L’article du New York Times (NYT) cite le Dr Eric Davis, un physicien qui travaille actuellement avec la société aérospatiale, qui a déclaré que des études confidentielles étaient menées sur les « véhicules extraterrestres » récupérés et conservés dans les locaux de l’entreprise.

Les auteurs de l’article de NYT, Ralph Blumenthal et Leslie Kean, ont écrit ce qui suit à propos des briefings révolutionnaires du Dr Davis :

M. Davis, qui travaille maintenant pour Aerospace Corporation, un entrepreneur de la défense, a déclaré avoir donné un briefing confidentiel à une agence du ministère de la défense en mars dernier sur les récupérations de « véhicules extraterrestres non fabriqués sur cette terre ».

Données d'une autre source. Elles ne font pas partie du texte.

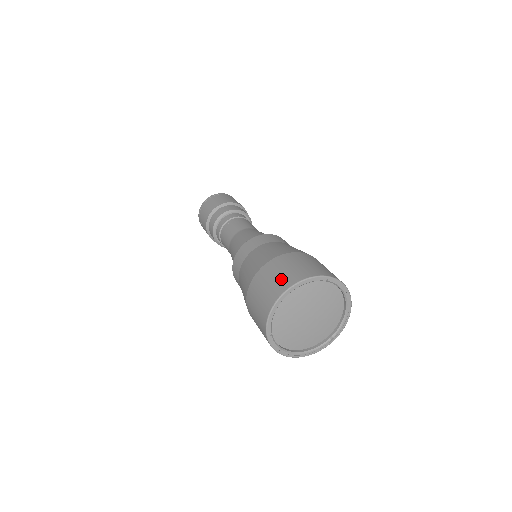
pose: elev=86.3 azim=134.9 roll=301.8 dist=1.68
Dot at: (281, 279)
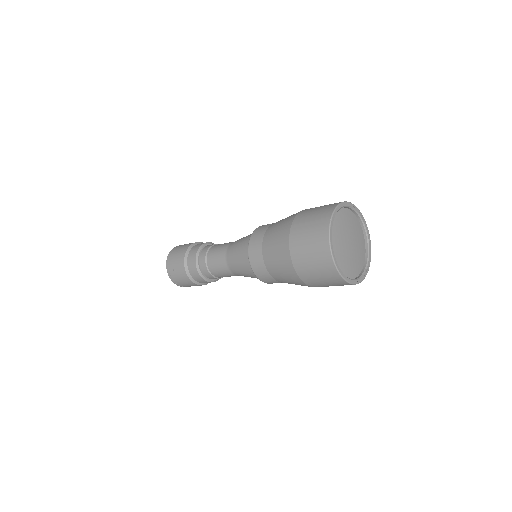
Dot at: (323, 208)
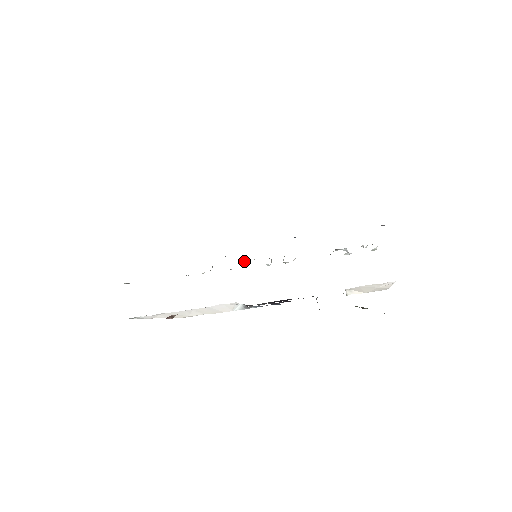
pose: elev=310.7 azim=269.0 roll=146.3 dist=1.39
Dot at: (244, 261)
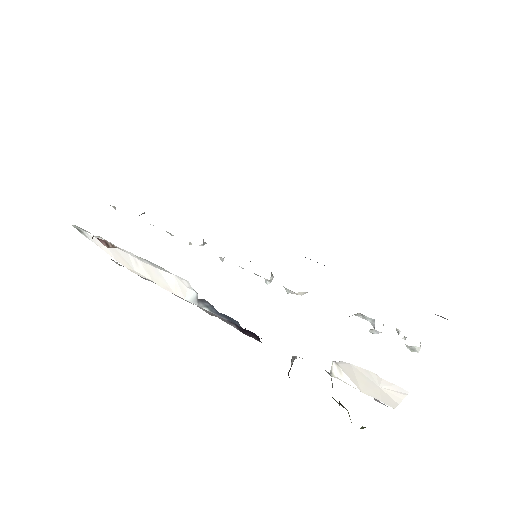
Dot at: occluded
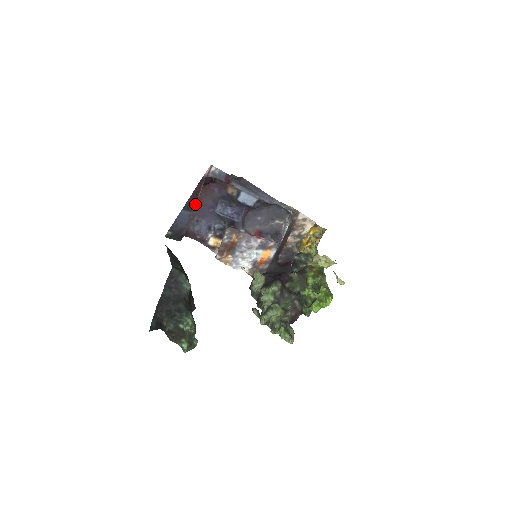
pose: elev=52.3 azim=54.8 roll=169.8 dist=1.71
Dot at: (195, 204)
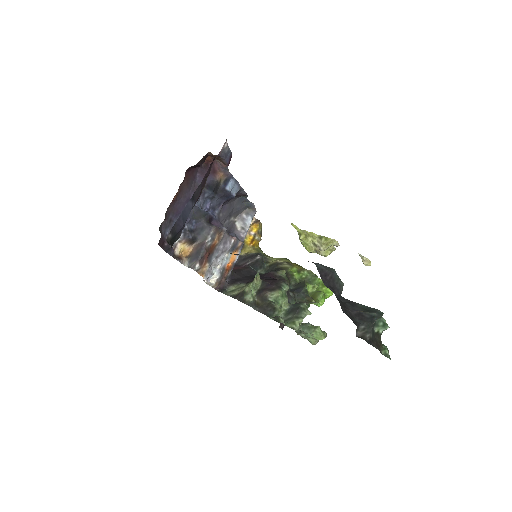
Dot at: occluded
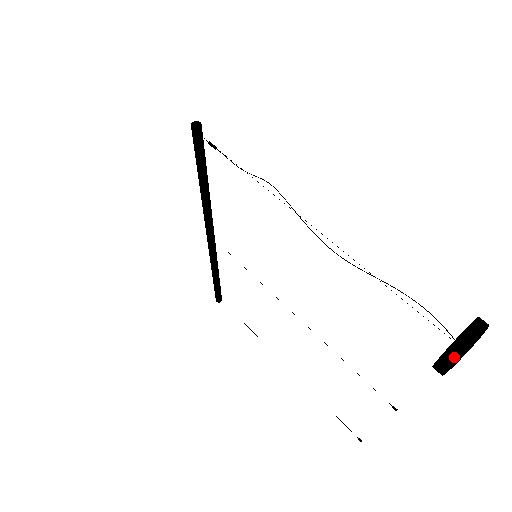
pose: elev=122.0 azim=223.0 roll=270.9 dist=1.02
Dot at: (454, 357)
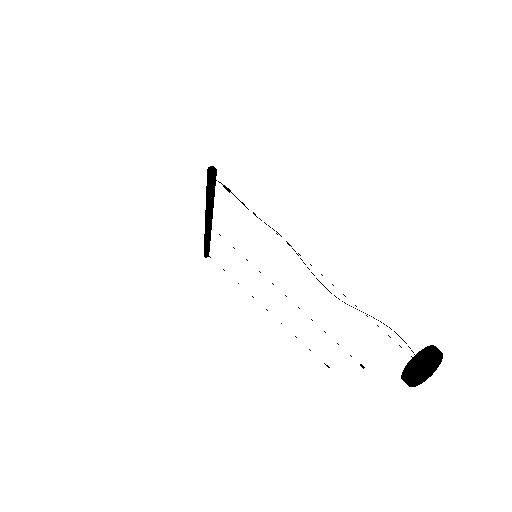
Dot at: (419, 381)
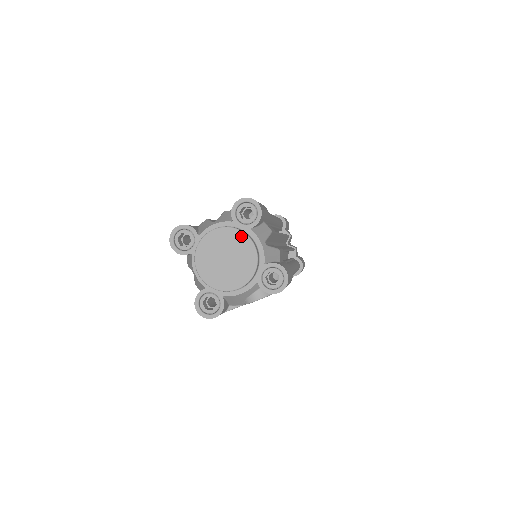
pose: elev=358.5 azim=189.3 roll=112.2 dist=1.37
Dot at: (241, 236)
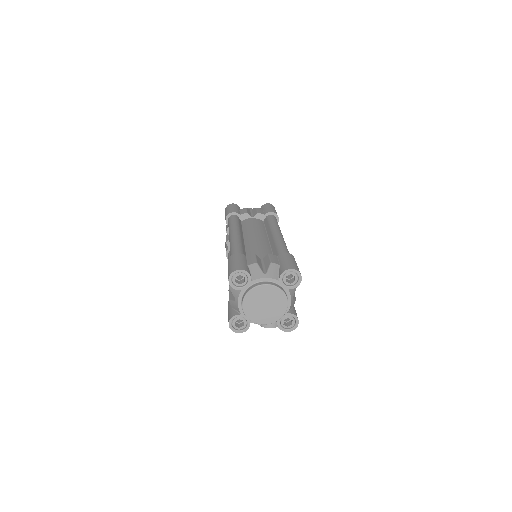
Dot at: (282, 295)
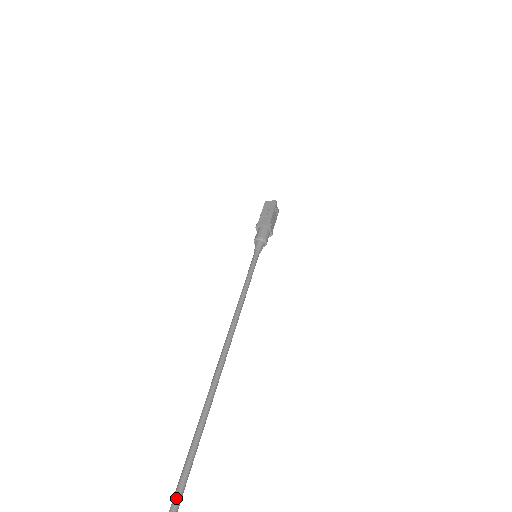
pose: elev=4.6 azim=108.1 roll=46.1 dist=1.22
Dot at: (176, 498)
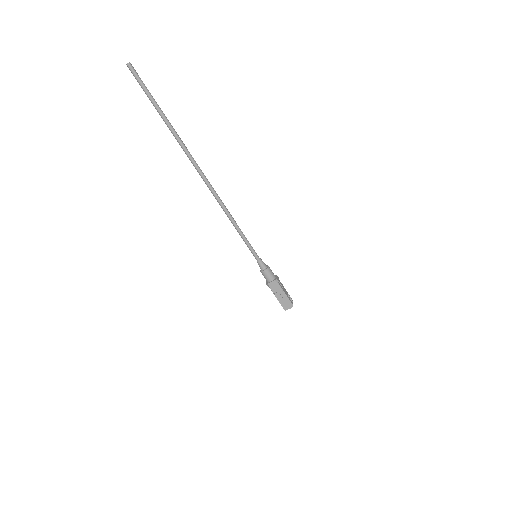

M. Davis a également déclaré qu’il a donné des briefings classifiés sur les récupérations d’objets inexpliqués aux membres du personnel de la commission sénatoriale des services armés le 21 octobre 2019, et aux membres du personnel de la commission sénatoriale du renseignement deux jours plus tard.

Compte tenu des révélations de M. Davis, il n’est donc pas surprenant que la commission sénatoriale du renseignement ait demandé à la communauté du renseignement de rédiger un rapport complet sur les phénomènes aériens non identifiés (UAP ou OVNI) en six mois.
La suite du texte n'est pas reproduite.